● **WHAT TO WORK ON**
Output only the lines of the entries that follow, starting at the one with "210 104 47469" and running down to the one with "103 502 410.9", both included and unchanged.

● **THE DATA**
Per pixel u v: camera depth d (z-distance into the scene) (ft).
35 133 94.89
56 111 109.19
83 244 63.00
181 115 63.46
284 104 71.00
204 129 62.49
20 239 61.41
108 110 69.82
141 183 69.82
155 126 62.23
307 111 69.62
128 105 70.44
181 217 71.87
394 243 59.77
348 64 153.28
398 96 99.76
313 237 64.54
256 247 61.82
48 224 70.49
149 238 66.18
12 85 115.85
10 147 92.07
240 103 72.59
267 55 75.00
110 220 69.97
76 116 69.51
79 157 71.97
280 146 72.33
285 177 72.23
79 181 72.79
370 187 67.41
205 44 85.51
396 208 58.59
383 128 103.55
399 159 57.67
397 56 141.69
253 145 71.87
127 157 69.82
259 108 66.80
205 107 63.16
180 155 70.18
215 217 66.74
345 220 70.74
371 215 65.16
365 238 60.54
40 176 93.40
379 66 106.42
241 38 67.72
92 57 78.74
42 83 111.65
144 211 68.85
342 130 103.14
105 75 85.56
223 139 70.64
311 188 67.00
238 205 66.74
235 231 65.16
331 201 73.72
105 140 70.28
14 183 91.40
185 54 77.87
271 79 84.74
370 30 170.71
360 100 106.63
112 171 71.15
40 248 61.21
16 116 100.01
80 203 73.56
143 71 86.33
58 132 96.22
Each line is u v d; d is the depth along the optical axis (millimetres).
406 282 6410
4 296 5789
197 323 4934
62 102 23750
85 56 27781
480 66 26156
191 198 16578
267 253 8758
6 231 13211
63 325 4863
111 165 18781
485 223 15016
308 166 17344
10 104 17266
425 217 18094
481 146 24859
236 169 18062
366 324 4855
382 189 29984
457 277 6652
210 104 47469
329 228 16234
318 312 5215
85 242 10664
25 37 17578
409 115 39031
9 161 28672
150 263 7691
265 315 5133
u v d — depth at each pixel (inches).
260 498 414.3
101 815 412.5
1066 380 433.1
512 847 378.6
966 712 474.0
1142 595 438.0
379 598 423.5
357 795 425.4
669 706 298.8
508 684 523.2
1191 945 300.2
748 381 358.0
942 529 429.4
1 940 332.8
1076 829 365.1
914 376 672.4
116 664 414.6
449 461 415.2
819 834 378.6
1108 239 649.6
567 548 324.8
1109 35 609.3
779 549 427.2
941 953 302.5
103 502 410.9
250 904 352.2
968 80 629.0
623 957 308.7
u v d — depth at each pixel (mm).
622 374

--

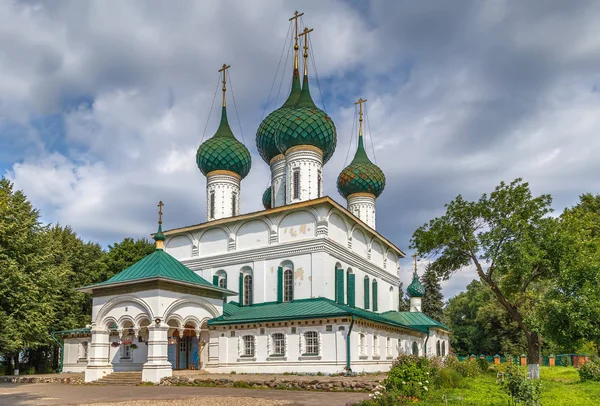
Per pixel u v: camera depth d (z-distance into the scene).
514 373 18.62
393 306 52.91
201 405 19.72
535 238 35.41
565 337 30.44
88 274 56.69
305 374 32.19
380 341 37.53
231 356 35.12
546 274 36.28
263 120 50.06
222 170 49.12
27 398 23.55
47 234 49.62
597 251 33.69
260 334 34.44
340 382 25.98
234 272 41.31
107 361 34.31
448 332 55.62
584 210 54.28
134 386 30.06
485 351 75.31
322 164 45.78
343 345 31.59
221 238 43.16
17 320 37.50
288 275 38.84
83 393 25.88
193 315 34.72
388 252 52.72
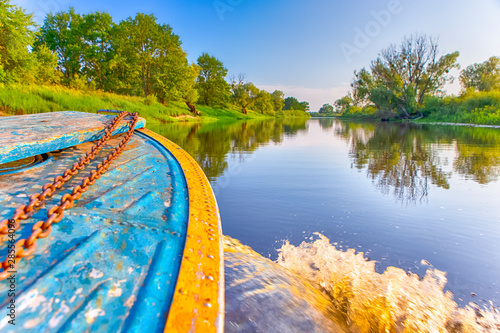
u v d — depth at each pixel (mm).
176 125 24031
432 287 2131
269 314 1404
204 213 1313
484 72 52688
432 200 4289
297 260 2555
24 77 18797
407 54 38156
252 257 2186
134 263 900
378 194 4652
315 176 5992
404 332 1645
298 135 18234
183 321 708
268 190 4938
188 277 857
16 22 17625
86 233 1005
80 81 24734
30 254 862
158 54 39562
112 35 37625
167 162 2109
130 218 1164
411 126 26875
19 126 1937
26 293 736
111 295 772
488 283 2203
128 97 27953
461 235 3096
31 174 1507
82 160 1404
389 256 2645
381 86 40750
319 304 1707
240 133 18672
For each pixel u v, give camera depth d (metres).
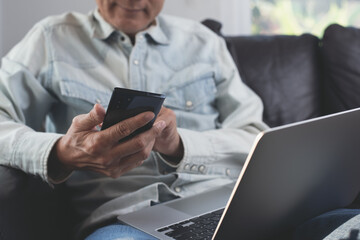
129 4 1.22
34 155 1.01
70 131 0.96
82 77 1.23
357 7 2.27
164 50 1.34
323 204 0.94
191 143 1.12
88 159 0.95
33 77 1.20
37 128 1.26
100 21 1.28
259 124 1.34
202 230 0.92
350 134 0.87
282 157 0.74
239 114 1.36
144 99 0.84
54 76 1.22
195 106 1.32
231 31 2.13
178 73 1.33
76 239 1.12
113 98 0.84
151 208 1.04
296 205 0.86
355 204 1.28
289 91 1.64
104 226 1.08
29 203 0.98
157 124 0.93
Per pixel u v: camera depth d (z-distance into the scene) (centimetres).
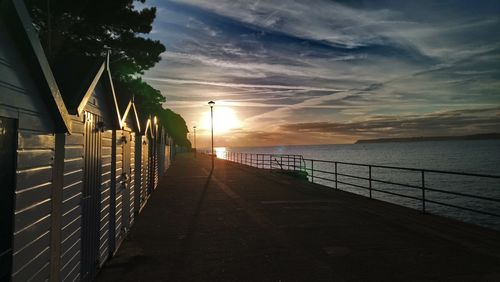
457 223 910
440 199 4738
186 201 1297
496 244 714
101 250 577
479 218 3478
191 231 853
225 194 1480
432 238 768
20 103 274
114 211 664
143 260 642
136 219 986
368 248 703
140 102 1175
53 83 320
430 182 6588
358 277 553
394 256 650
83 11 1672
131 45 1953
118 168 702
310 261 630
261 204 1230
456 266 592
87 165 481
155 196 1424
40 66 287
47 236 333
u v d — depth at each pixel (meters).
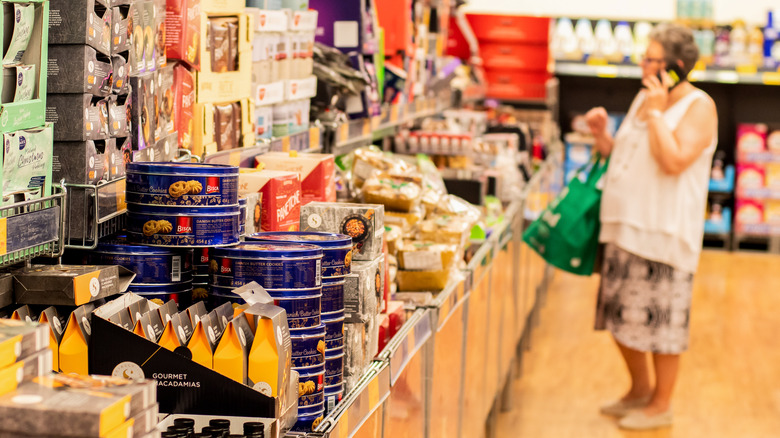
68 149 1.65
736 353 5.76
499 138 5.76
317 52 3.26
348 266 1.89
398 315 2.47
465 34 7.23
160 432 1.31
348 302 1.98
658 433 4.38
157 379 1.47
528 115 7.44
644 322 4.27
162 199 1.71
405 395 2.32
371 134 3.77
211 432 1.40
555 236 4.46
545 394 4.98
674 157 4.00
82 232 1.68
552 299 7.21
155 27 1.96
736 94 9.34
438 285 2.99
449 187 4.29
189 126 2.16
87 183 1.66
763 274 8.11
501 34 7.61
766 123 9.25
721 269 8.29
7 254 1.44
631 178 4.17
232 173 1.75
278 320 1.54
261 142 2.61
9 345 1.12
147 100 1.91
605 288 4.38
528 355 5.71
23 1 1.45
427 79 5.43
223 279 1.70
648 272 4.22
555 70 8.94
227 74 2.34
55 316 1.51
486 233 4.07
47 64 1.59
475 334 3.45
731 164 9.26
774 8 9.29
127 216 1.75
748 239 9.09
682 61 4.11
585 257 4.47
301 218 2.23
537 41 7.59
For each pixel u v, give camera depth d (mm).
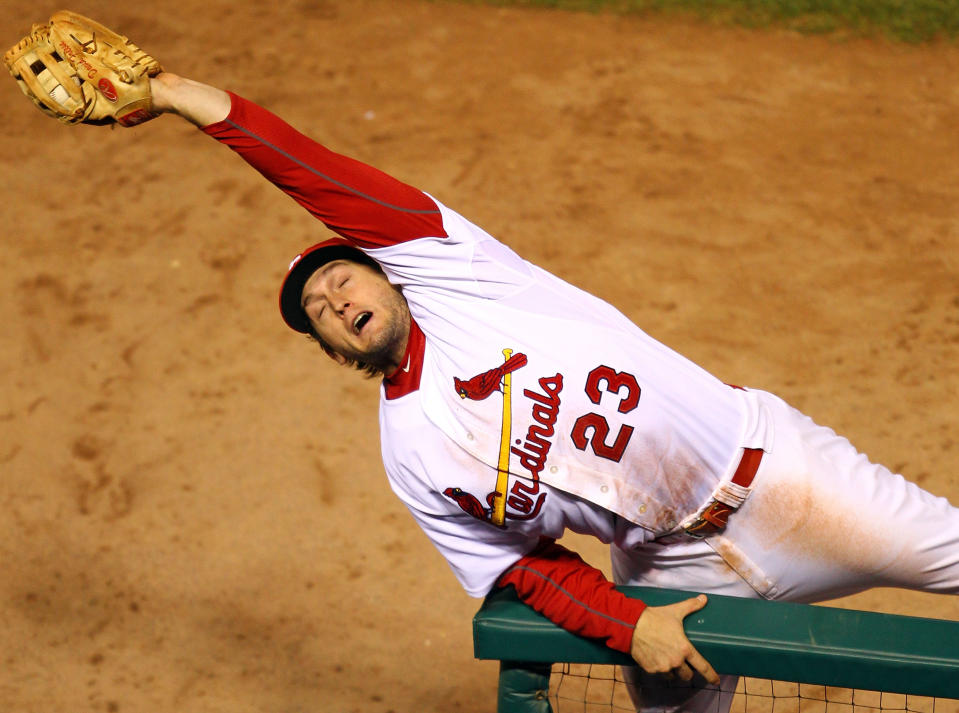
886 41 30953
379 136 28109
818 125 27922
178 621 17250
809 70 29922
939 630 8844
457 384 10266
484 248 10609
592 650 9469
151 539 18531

● **SOLUTION TO THIS PROBLEM**
210 104 47469
329 228 16234
318 312 5215
85 242 10664
25 37 17578
409 115 39031
9 161 28672
150 263 7691
265 315 5133
u v d — depth at each pixel (inches).
260 498 414.3
101 815 412.5
1066 380 433.1
512 847 378.6
966 712 474.0
1142 595 438.0
379 598 423.5
357 795 425.4
669 706 298.8
508 684 523.2
1191 945 300.2
748 381 358.0
942 529 429.4
1 940 332.8
1076 829 365.1
914 376 672.4
116 664 414.6
449 461 415.2
819 834 378.6
1108 239 649.6
567 548 324.8
1109 35 609.3
779 549 427.2
941 953 302.5
103 502 410.9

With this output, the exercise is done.